Kuala Lumpur: Hong Leong Investment Bank Bhd (HLIB) forecasts the banking sector’s earnings to grow at a two-year compound annual growth rate (CAGR) of 3.4 per cent over the financial years of 2024-2026.
According to BERNAMA News Agency, the investment bank noted that the recent first quarter of 2025 (1Q 2025) reporting season generally aligned with its expectations. However, Bank Islam Malaysia Bhd (BIMB) was the only bank under its coverage to miss estimates due to higher credit costs. In response, HLIB has maintained a ‘hold’ stance on BIMB and adjusted its target price (TP) to RM2.40 per share.
In 1Q 2025, the banking sector’s earnings increased by 4.1 per cent year-on-year (y-o-y), driven by lower loan impairment provisions. However, earnings fell by 3.4 per cent quarter-on-quarter (q-o-q) due to a rise in credit charges.
HLIB projects that the net interest margin in the second quarter of 2025 (2Q 2025) will remain stable sequentially. The investment bank identifies three key factors influencing this trend: fresh liquidity from the recent statutory reserve requirement cut, easing deposit competition, and a sector-wide shift towards disciplined loan expansion and funding strategies. Banks have proactively reduced promotional/campaign fixed deposit rates by five to 15 basis points in May, anticipating a potential overnight policy rate cut. The full margin benefit of this strategy might only be realized in the second half of 2025 (2H 2025).

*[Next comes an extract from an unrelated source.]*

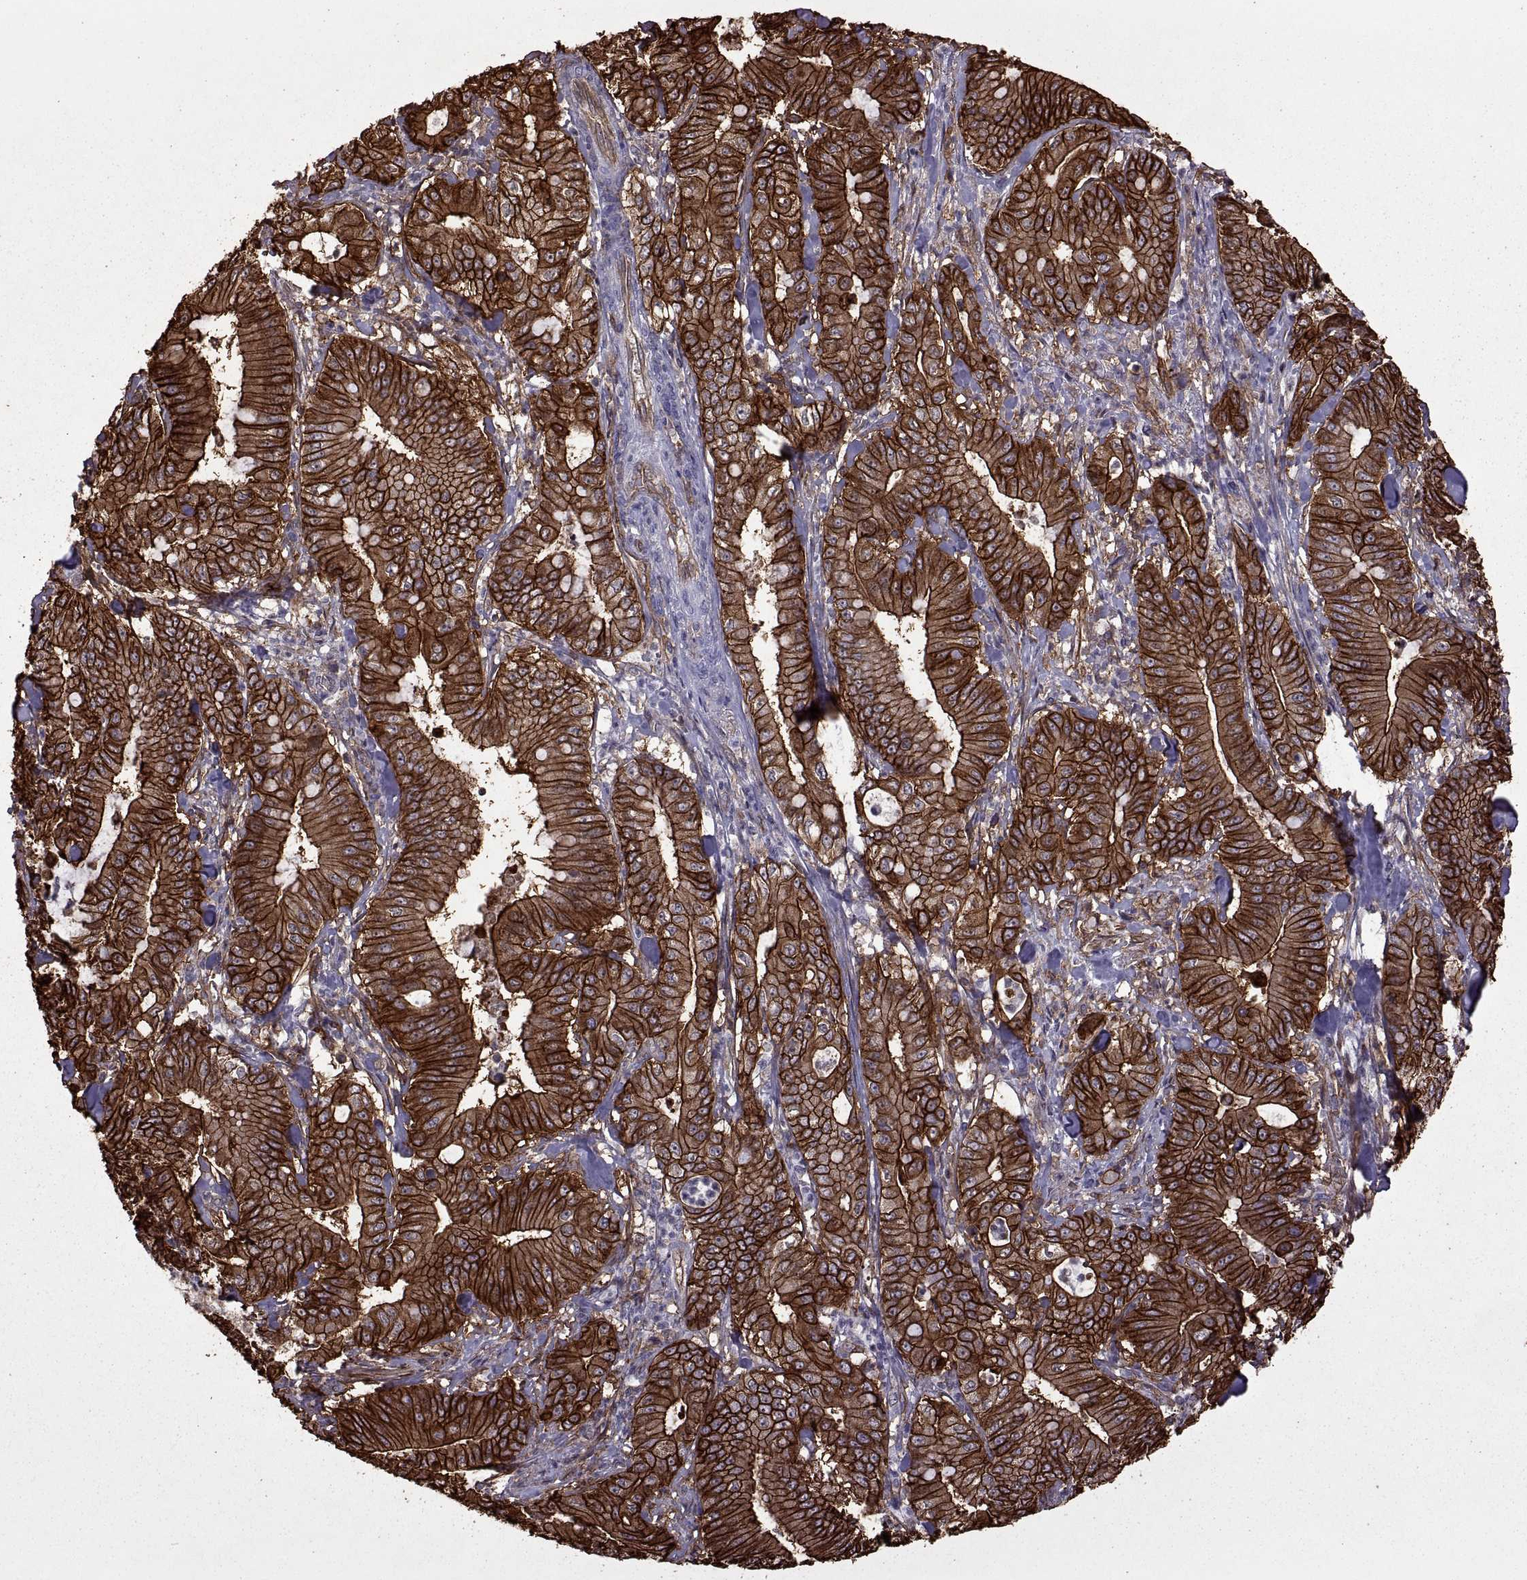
{"staining": {"intensity": "strong", "quantity": ">75%", "location": "cytoplasmic/membranous"}, "tissue": "pancreatic cancer", "cell_type": "Tumor cells", "image_type": "cancer", "snomed": [{"axis": "morphology", "description": "Adenocarcinoma, NOS"}, {"axis": "topography", "description": "Pancreas"}], "caption": "Protein staining shows strong cytoplasmic/membranous expression in about >75% of tumor cells in pancreatic cancer.", "gene": "S100A10", "patient": {"sex": "male", "age": 71}}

HLIB expects asset quality to remain strong, supported by resilient domestic economic conditions and minimal exposure to United States trade, which constitutes less than 1-4 per cent of total loans. While acknowledging risks from the secondary impacts of trade uncertainty, HLIB believes any potential weakness will be well-contained, citing strong provision buffers accumulated over the past five years as a formidable defense.
Consequently, HLIB maintains its ‘overweight’ stance on the sector and regards the KLFIN (Bursa Malaysia Finance) Index’s seven per cent year-to-date decline as a strategic opportunity for accumulation ahead of a potential recovery in 2H 2025. HLIB’s preferred picks include CIMB Bank Bhd (TP: RM8.80), AMMB Holdings Bhd (AmBank) (TP: RM6.20), and RHB Bank Bhd (TP: RM7.70), with CIMB and AMMB as primary high-beta proxies. It also recommends ‘buy’ calls on Affin Bank Bhd (TP: RM3.00), Alliance Bank Malaysia Bhd (TP: RM5.00), and Public Bank Bhd (TP: RM5.10). Key risks to the ‘overweight’ call include a sharper-than-expected economic slowdown, prolonged deposit pricing pressure, and escalation in global trade tensions.
Meanwhile, Maybank Investment Bank Bhd (Maybank IB) has downgraded banks to a ‘neutral’ call due to prevailing external uncertainties and the prospect of more subdued earnings growth. Maybank IB noted that the 1Q 2025 results season was lackluster for banks, with several banks’ results falling below expectations. In light of slower gross domestic product growth ahead, Maybank IB has trimmed its banks’ earnings forecasts by five per cent for 2025 and four per cent for 2026, now predicting net profit growth of 1.1 per cent in 2025 and 5.0 per cent in 2026. Maybank IB’s top picks are Public Bank and AMMB, based on strong asset quality, proactive funding cost momentum, and higher dividends.